▶ [Task directions] A single figure is the whole answer: the number of lines in the records that contain "linejoin".

━━━━━ Material for this task ━━━━━

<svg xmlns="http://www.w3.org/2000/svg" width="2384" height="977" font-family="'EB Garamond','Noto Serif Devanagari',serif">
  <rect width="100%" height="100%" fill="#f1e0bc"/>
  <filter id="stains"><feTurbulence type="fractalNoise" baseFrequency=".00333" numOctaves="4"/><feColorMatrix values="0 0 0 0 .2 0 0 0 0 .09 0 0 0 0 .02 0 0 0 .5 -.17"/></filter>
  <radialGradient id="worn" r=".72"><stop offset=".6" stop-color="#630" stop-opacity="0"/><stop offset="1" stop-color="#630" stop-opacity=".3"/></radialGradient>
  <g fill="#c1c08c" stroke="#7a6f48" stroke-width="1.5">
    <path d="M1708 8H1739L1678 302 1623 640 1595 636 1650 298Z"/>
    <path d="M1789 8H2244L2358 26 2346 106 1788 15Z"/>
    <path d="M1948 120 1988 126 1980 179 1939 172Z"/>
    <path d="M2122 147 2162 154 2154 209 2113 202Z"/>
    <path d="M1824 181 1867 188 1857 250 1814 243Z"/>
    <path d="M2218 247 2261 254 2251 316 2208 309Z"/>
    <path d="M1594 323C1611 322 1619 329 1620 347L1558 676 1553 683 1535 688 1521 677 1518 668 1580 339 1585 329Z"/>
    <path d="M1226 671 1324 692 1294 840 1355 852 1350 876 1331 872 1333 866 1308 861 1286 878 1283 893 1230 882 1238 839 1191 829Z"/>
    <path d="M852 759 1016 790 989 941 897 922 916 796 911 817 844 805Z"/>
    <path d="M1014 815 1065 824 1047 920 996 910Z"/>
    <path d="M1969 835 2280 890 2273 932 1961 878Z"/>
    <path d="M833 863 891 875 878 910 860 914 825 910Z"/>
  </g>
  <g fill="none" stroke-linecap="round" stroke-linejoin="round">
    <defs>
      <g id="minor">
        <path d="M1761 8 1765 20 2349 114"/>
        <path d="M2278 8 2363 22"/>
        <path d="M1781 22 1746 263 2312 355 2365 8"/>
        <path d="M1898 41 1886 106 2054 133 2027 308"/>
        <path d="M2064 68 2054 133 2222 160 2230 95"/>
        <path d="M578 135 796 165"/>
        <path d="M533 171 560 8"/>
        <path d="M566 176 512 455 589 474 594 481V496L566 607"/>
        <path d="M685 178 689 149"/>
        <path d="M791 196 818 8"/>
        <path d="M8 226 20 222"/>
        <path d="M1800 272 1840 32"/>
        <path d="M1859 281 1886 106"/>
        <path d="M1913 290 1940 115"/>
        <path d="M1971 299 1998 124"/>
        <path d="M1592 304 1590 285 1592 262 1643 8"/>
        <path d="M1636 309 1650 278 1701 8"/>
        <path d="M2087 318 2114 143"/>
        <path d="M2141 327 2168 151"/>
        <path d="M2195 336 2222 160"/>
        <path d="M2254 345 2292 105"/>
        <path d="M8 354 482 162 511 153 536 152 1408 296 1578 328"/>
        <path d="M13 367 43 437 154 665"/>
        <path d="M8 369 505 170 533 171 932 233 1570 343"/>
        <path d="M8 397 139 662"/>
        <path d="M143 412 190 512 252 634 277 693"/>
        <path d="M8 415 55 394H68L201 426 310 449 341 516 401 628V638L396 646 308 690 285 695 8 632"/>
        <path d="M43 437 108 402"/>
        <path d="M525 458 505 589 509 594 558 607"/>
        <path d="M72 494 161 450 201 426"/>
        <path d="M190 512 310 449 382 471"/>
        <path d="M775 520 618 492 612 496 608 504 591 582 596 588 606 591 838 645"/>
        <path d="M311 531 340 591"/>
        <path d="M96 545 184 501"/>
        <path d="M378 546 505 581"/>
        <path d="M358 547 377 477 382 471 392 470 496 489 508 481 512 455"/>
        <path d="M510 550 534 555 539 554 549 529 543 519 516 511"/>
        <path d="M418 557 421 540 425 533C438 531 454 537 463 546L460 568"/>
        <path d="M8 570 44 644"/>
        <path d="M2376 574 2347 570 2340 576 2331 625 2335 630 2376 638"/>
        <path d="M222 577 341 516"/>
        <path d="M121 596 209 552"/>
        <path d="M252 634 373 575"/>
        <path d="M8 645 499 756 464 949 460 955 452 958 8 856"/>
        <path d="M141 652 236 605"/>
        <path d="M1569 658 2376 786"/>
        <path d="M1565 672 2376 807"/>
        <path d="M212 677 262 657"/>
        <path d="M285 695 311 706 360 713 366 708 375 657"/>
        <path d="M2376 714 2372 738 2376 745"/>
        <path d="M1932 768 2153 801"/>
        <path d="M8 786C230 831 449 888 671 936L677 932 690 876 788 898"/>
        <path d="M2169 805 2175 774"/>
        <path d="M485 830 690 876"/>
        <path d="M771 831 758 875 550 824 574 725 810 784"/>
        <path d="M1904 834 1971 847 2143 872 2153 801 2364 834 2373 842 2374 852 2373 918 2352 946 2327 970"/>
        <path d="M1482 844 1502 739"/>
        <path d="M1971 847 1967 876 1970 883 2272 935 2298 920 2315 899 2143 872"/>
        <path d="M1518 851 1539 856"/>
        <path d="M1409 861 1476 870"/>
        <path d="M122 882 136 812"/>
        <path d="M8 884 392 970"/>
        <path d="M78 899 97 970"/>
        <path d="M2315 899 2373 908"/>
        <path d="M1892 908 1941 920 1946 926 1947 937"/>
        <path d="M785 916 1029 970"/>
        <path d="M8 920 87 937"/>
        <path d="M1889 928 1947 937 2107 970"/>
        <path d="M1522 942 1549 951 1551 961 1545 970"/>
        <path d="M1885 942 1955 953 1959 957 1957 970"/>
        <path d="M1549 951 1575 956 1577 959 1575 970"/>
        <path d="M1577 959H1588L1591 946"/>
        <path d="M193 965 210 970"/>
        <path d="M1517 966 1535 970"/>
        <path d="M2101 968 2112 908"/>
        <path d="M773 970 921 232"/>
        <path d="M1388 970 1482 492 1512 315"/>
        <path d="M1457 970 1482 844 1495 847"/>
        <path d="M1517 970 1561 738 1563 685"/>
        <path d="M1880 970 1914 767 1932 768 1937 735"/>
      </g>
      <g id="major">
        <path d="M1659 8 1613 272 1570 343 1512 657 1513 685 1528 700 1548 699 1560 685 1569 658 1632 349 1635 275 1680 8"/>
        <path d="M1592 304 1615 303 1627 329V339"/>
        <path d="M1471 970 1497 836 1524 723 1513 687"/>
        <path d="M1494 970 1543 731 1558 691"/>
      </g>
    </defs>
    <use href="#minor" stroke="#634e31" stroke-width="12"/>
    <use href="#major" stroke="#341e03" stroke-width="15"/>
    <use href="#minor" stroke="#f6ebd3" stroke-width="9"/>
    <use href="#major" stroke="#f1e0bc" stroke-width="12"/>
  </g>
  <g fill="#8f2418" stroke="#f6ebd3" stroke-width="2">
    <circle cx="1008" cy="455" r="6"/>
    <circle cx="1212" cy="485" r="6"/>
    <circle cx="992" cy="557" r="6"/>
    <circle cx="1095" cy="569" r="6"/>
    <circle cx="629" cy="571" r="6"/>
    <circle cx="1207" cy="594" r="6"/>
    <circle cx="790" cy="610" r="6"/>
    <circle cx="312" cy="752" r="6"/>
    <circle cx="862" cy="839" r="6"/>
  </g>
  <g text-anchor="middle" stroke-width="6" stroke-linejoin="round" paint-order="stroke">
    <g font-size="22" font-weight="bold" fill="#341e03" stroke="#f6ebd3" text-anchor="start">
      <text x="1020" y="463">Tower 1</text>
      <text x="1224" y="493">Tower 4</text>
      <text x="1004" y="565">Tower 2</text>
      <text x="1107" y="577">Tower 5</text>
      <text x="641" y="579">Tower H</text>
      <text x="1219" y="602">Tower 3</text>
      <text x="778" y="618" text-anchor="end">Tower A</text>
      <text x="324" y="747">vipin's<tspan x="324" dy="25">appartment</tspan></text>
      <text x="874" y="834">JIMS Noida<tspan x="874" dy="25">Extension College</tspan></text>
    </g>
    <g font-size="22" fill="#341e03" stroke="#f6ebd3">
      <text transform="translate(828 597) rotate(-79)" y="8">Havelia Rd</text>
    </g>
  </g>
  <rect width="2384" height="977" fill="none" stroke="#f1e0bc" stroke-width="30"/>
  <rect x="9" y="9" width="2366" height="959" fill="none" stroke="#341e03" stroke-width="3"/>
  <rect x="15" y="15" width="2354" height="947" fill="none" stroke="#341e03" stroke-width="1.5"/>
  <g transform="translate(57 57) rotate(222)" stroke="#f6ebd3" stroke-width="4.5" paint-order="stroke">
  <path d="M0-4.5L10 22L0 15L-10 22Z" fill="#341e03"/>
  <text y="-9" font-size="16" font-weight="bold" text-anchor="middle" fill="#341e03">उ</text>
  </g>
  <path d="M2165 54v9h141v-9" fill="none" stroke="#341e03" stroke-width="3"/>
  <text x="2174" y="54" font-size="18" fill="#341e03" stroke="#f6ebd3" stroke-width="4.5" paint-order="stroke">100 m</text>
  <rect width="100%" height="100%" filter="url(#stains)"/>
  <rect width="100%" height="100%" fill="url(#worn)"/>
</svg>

━━━━━

▶ [Solution for this exercise] 2